What you should do: Locate each line of the records that contains the string "hosted", matching case exactly, and copy every such line in full.

Given information:
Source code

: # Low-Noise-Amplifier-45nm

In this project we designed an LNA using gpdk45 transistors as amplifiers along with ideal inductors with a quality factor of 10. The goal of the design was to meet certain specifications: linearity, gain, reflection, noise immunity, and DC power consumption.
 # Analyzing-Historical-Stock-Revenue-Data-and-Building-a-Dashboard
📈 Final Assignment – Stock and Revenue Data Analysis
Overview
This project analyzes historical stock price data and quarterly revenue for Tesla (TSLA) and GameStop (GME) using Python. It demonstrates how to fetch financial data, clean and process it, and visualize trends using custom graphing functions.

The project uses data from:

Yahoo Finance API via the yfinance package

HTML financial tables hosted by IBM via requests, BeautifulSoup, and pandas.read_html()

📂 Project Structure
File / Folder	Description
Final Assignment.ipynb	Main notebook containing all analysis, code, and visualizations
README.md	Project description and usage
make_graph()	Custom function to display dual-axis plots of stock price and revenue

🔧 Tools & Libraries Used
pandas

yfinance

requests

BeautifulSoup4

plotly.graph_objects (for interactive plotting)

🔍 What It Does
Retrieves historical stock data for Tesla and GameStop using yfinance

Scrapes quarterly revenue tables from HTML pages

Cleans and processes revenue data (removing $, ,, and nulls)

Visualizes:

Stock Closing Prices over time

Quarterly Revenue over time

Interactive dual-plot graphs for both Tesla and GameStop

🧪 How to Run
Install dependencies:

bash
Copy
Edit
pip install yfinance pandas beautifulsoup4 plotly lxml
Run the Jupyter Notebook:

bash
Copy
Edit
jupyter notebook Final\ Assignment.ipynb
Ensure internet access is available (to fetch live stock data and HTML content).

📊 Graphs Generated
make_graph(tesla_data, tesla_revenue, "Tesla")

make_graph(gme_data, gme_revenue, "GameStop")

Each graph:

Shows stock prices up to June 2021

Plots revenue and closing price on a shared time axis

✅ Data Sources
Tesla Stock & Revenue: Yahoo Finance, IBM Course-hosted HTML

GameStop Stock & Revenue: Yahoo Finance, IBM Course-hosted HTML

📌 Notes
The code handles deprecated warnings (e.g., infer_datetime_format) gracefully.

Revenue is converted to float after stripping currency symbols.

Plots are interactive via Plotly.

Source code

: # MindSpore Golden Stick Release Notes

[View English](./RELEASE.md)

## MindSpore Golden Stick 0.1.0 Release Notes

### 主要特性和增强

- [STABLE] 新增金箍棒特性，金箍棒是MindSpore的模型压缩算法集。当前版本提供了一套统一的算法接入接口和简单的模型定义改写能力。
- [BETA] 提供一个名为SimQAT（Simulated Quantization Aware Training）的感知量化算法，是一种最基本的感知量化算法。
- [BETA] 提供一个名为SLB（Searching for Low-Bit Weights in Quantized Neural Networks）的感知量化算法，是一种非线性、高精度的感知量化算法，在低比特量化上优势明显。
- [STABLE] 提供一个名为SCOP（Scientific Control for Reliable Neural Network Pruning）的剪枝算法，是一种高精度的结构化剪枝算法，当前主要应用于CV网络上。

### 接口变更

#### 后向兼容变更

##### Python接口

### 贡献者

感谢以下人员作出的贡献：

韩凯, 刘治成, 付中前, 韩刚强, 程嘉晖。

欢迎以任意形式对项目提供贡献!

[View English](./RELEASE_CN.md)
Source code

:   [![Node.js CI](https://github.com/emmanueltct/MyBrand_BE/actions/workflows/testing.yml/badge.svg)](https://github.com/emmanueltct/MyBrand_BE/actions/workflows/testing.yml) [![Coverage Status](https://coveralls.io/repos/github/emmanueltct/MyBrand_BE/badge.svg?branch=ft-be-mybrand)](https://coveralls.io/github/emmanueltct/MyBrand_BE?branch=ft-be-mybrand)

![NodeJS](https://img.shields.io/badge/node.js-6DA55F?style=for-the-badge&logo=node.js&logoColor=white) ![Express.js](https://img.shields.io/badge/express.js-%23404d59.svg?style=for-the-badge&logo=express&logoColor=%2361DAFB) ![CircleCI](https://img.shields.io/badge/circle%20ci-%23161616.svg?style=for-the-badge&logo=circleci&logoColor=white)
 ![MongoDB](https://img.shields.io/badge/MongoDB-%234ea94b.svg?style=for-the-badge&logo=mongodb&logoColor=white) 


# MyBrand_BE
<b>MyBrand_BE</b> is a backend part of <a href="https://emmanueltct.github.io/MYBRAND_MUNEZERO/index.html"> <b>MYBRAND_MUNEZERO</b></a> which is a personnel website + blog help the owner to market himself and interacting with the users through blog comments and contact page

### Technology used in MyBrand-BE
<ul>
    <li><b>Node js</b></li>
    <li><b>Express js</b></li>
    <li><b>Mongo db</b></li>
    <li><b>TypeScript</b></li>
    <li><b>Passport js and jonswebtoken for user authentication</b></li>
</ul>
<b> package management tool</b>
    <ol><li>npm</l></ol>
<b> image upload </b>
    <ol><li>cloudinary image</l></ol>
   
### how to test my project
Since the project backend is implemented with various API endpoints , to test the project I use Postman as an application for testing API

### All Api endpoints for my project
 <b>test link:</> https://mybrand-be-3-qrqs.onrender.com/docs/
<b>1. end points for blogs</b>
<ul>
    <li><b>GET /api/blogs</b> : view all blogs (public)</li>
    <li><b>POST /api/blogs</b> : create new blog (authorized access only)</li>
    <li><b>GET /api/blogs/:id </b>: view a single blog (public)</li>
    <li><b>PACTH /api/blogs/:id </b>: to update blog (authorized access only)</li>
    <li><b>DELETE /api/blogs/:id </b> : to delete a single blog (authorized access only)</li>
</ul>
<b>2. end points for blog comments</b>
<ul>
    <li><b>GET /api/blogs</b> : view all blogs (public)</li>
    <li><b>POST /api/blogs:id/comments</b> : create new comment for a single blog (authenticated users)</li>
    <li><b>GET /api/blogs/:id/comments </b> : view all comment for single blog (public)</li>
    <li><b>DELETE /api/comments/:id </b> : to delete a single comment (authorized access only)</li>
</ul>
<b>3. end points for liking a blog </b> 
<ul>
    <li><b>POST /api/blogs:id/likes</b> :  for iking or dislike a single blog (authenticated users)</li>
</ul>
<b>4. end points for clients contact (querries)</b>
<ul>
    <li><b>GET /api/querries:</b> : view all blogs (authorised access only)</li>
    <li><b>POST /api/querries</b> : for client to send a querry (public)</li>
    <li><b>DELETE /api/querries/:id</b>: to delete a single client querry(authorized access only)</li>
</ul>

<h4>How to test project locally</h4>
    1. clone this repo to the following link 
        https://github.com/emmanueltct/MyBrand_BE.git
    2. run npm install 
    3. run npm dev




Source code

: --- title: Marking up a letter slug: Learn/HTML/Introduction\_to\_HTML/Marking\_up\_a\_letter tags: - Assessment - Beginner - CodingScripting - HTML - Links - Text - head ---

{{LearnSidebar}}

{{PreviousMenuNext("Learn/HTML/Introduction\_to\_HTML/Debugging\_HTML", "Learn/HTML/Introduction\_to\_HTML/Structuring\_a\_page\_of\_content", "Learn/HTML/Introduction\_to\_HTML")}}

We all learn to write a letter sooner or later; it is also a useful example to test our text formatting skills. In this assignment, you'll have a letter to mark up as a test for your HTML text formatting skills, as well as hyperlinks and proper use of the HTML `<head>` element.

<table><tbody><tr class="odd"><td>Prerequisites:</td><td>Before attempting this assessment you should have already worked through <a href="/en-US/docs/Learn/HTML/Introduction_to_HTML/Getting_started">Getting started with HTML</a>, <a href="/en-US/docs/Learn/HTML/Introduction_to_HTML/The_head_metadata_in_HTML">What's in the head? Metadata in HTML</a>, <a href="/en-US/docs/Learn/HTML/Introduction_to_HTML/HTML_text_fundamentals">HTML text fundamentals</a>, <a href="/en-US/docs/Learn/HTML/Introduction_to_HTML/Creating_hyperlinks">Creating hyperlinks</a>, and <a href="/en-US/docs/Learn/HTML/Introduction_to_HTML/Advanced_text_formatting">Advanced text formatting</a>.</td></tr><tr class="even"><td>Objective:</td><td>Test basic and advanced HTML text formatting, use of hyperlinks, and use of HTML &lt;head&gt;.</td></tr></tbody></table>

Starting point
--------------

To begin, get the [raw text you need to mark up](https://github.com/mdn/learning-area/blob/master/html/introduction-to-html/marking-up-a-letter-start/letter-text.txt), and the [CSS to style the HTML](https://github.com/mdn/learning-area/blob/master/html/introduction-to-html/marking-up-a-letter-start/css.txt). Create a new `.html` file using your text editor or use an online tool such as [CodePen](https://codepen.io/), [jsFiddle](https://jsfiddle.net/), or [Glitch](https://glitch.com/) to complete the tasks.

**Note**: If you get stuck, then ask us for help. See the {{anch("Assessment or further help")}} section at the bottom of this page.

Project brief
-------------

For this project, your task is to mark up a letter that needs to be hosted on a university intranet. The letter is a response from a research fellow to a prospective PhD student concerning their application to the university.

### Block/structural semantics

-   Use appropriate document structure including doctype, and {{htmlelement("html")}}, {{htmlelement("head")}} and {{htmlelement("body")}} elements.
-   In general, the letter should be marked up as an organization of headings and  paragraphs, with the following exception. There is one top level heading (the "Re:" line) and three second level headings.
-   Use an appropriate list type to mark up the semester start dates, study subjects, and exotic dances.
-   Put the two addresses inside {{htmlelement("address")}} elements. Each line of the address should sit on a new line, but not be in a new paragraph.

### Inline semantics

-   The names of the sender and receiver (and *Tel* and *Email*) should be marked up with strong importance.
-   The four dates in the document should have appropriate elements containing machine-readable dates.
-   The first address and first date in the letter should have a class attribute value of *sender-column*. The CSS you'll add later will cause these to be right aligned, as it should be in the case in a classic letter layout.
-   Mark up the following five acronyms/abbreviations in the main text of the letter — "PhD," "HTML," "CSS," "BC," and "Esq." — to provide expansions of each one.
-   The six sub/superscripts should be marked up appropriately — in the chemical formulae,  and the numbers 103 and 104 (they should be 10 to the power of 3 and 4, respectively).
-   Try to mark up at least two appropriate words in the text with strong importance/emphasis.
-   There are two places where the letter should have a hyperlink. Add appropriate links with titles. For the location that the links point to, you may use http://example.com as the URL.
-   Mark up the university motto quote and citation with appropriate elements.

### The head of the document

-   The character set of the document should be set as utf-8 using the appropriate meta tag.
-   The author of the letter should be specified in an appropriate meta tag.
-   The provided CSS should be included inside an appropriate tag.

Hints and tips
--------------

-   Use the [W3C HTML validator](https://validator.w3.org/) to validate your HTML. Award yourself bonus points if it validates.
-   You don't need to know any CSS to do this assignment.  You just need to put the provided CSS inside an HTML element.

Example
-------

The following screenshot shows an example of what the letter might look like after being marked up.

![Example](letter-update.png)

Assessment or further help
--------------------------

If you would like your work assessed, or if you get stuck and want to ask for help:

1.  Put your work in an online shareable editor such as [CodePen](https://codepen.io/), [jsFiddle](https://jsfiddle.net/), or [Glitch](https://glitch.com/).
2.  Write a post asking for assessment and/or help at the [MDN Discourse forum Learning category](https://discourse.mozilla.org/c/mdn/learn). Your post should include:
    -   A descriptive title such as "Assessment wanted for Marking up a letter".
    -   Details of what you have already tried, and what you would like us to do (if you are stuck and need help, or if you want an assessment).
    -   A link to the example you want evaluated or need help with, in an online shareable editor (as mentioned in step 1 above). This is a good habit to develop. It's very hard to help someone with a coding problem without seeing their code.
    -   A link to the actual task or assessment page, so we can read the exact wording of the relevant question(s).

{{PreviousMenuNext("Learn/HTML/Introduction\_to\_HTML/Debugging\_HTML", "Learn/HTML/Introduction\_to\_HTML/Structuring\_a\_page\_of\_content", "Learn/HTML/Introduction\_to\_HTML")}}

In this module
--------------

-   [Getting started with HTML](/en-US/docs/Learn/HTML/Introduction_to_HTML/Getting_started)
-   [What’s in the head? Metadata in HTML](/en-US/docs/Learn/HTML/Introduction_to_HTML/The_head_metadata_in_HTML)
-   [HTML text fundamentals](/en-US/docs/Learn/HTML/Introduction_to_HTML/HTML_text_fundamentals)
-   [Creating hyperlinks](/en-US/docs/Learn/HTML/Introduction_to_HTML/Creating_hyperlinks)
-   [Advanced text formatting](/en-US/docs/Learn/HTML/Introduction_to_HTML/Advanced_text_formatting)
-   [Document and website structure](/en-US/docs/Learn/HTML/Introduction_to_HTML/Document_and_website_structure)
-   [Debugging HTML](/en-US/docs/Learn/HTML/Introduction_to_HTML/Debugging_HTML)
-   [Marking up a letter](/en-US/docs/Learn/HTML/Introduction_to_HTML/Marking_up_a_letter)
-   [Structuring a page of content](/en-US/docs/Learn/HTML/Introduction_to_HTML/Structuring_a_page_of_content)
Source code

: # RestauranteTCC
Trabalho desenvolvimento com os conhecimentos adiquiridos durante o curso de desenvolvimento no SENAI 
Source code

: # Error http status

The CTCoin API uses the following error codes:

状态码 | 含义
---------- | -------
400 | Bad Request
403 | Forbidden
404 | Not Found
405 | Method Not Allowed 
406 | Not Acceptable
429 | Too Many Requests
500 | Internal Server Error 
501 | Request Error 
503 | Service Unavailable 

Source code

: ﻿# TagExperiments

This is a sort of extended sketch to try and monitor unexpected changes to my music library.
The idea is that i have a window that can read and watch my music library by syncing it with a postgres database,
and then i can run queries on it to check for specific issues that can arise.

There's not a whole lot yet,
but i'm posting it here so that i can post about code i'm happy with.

Output below:
HTML financial tables hosted by IBM via requests, BeautifulSoup, and pandas.read_html()
Tesla Stock & Revenue: Yahoo Finance, IBM Course-hosted HTML
GameStop Stock & Revenue: Yahoo Finance, IBM Course-hosted HTML
For this project, your task is to mark up a letter that needs to be hosted on a university intranet. The letter is a response from a research fellow to a prospective PhD student concerning their application to the university.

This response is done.